Integrating CMMI and Agile Development
Many organizations that have improved process maturity through Capability Maturity Model Integration (CMMI®) now also want greater agility. Conversely, many organizations that are succeeding with Agile methods now want the benefits of more mature processes. The solution is to integrate CMMI and Agile.
This book offers a start-to-finish blueprint for melding these process improvement methodologies. It presents six detailed case studies, along with essential real-world lessons, big-picture insights, and mistakes to avoid.
Drawing on decades of process improvement experience, author Paul McMahon explains how combining an Agile approach with the CMMI process improvement framework is the fastest, most effective way to achieve your business objectives. He offers practical, proven techniques for CMMI and Agile integration, including new ways to extend Agile into system engineering and project management and optimizing performance by focusing on your organization’s unique, culture-related weaknesses.
Review By: Cathy Bell
03/03/2011
Have you ever wanted to pick an expert’s brain about how a process worked on past projects and ask for advice on how to proceed with a current project? Integrating CMMI and Agile Development is like having a conversation with the author. If you are contemplating or currently working on integrating the CMMI process and agile development, then this is the book for you.
An organization that has matured either process, CMMI or agile, can benefit from the material in this book, as it covers both integration scenarios. If you have doubts that the two methods can be integrated, then sit back, read the presented case studies with the author’s guidance, and you may be surprised by what you find is possible.
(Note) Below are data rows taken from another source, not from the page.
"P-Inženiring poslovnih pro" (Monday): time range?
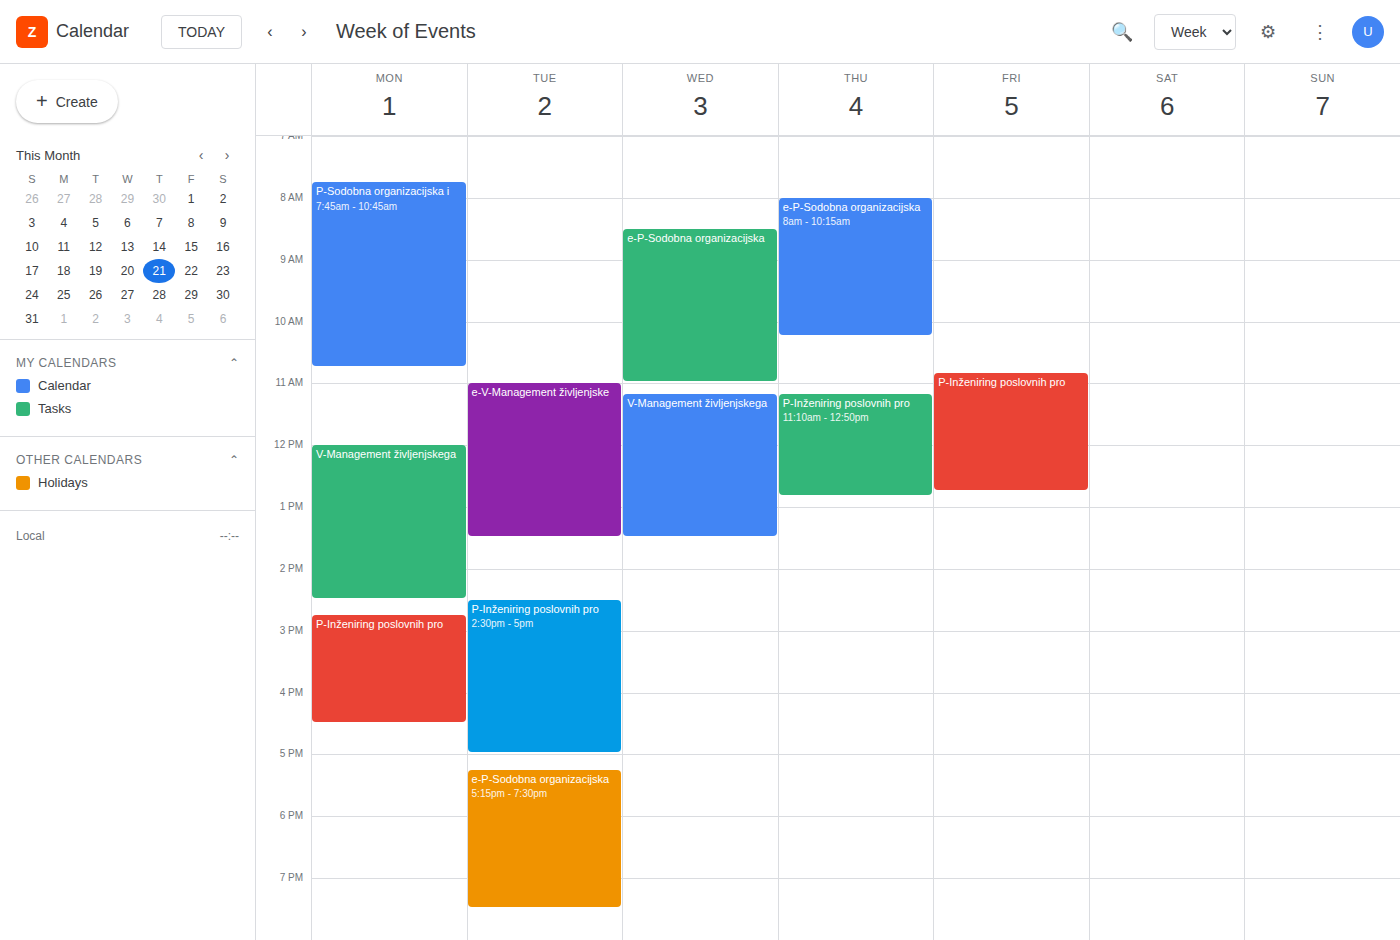
14:45 to 16:30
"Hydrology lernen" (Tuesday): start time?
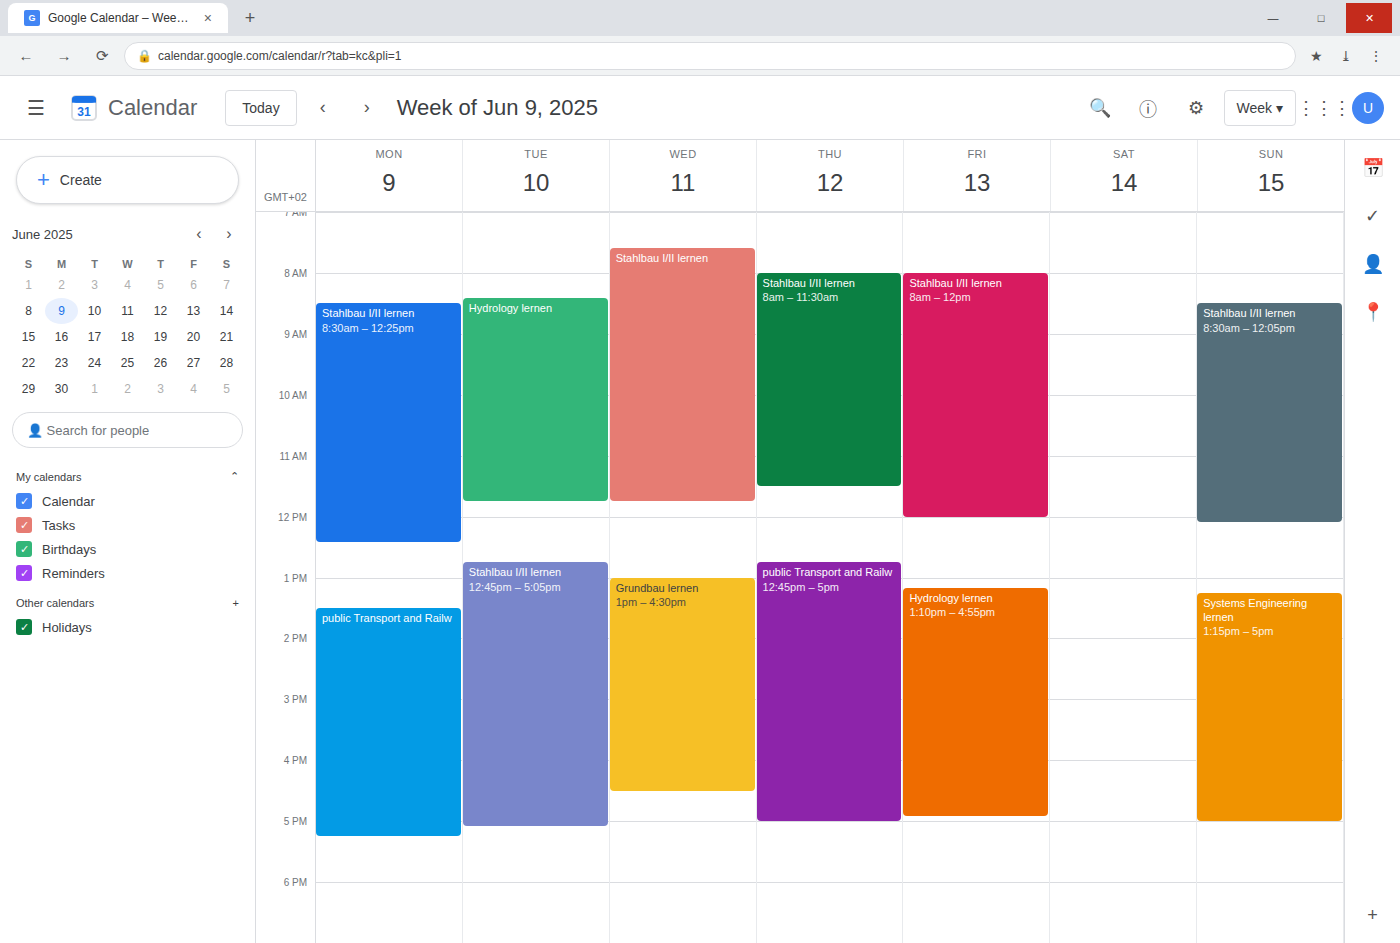
8:25 AM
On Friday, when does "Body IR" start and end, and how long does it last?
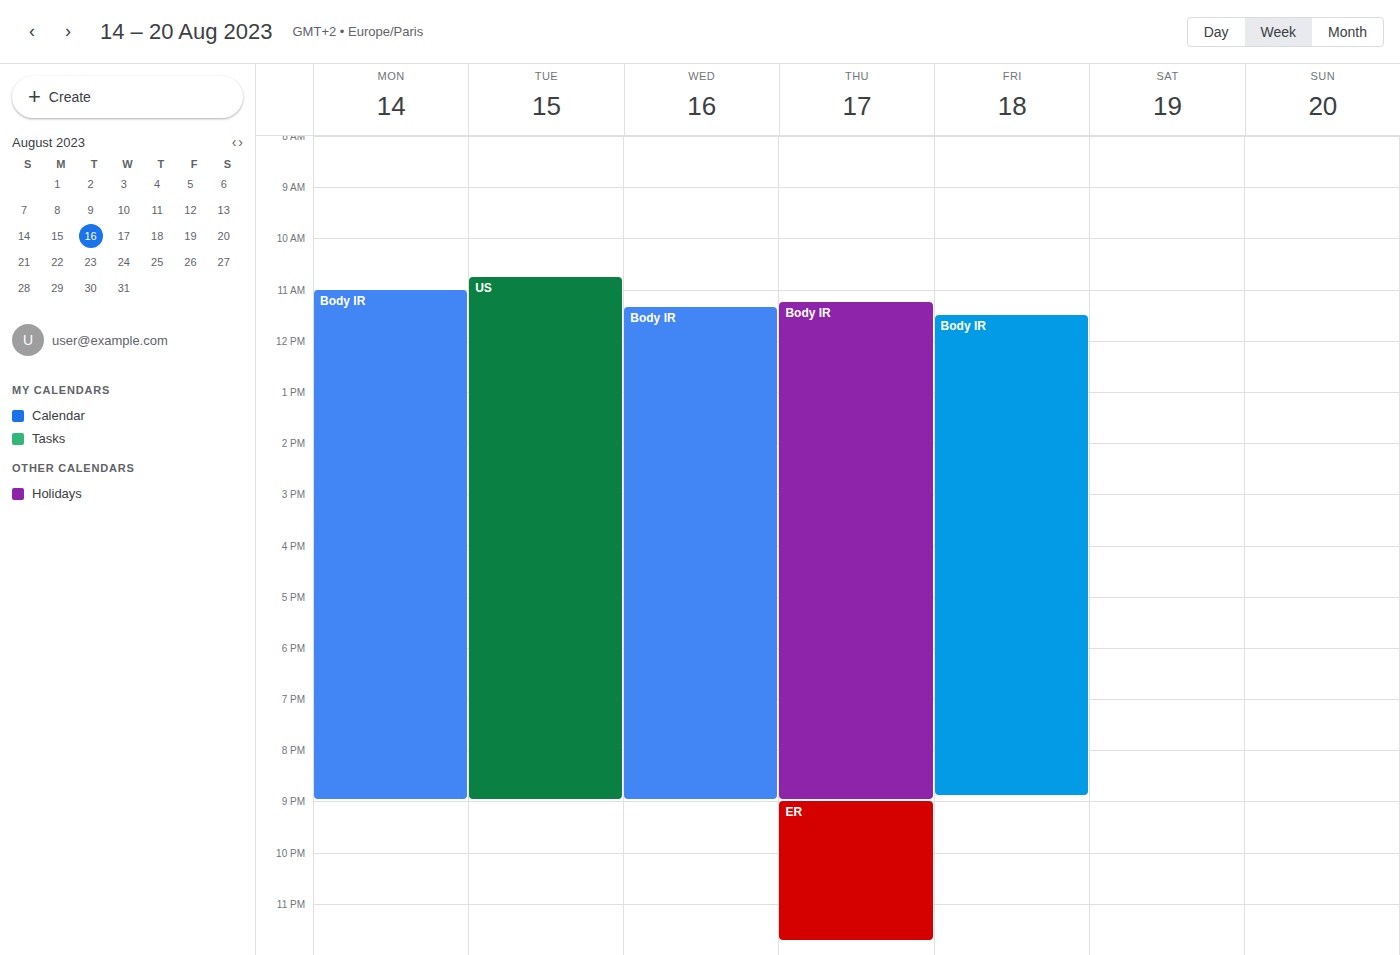
11:30 AM to 8:55 PM, 9 hours 25 minutes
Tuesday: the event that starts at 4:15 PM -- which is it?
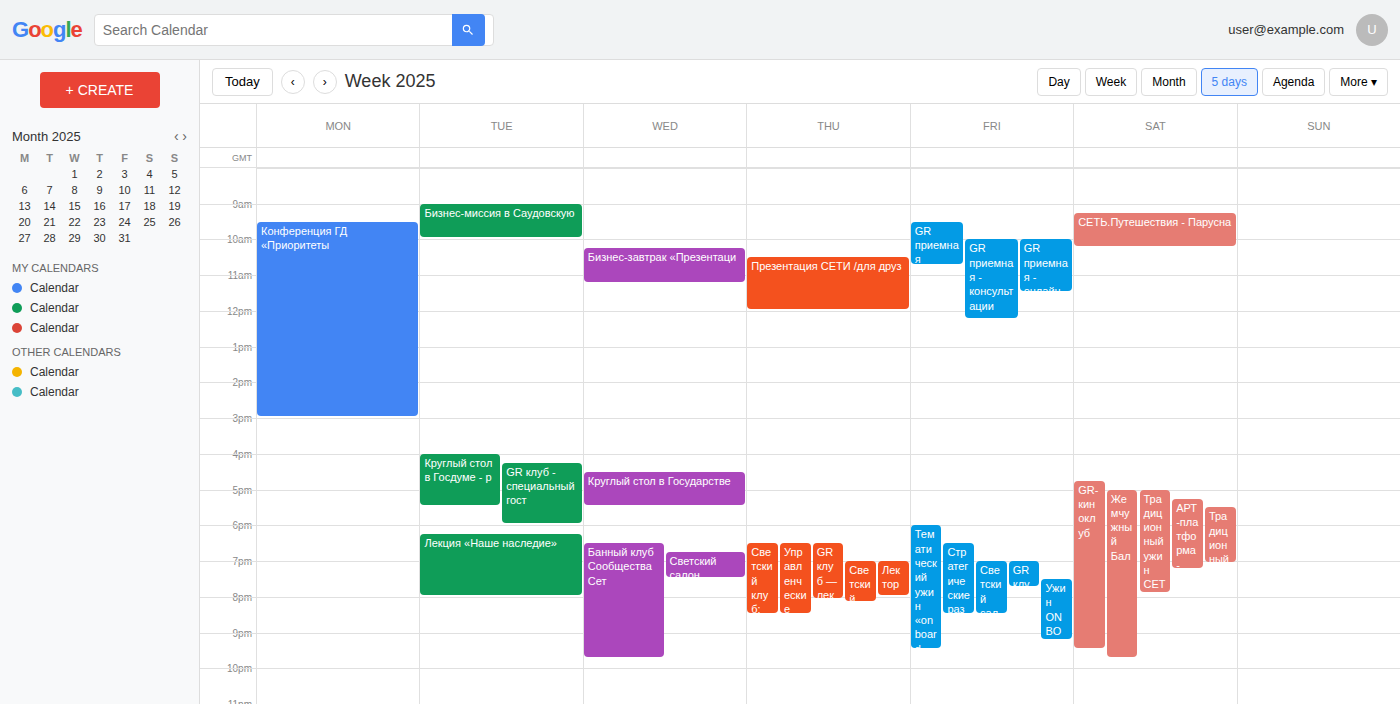
"GR клуб - специальный гост"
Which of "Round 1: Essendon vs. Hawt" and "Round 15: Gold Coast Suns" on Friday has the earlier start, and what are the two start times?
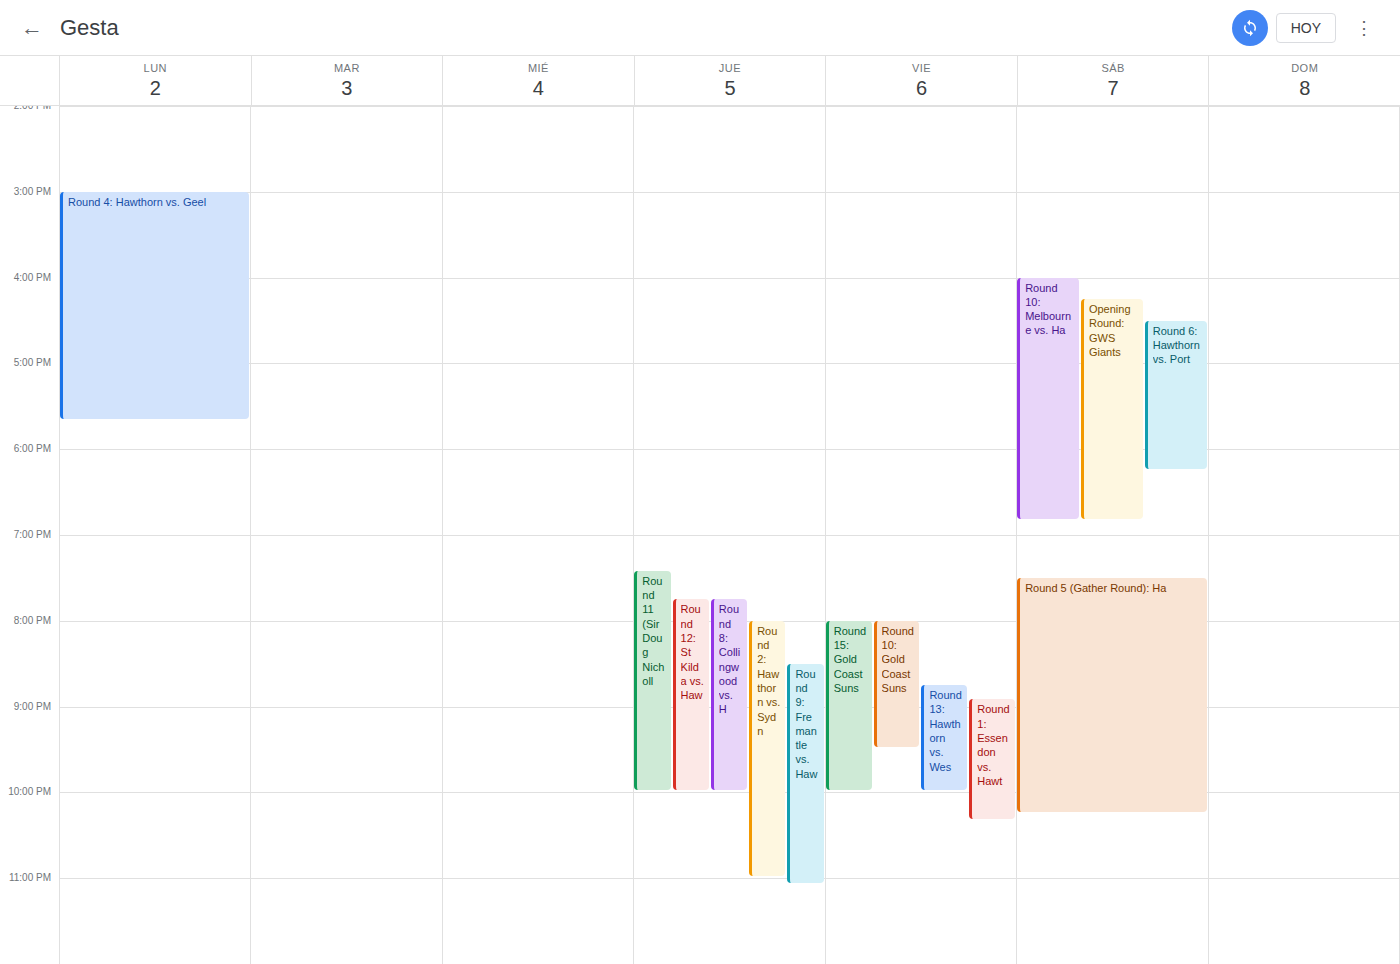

The author states right up front that this is not about the fundamentals of either CMMI or agile, and he assumes that the reader has basic knowledge of these approaches. Chapter one is a very high-level overview of the two processes, designed to ensure the reader is in tune with the terminology in the rest of the book.
You will find relevant case studies with lessons learned from the implementations and insight from the author as to why things went well or why they failed. Throughout the book the author highlights points as “insights” (key information that might require deeper reflection from the reader), “myths” (commonly held beliefs about either system that people still cling to within organizations, even though they know they are not true), and “cautions” (common pitfalls to avoid). Each chapter starts with an overview of the upcoming case study and what you should learn from it. The chapters end with a summary of how CMMI helps agile, how agile helps CMMI, or both—depending on the points covered.
The book is broken down into five major parts. Part one is the high-level overview. Part two focuses on organizations that are mature in CMMI and how they can successfully integrate agile development. Part three takes the flip side—how organizations that already use agile development implement CMMI.
Part four looks at studies where an organization is not really agile but “agile-like.” These are organizations that truly implement agile methods on small projects but, as the company grows and the projects grow with it, projects are completed on time only by the efforts of “heroes.” The case study focuses on how building CMMI framework into this type of organization can get them back on track.
Part five discusses how we all have tendencies to repeat “specific weaknesses” and that it’s only by recognizing those and correcting them that we will see improvement. Chapter nine is particularly entertaining, as the author explains how he set out to fix his “as-is” golf game in much the same way he advocates integrating CMMI and agile—small, continuous changes to address the specific weaknesses we identify. The epilogue uses the as-is golf scenario to challenge the reader to ponder whether we really find passion in our careers and challenges managers to inspire passion in their employees the same way.
After reading the book, I'm sure you will keep it on your bookshelf for those times when something is nagging you about your organization’s implementation of either process and you want some expert advice.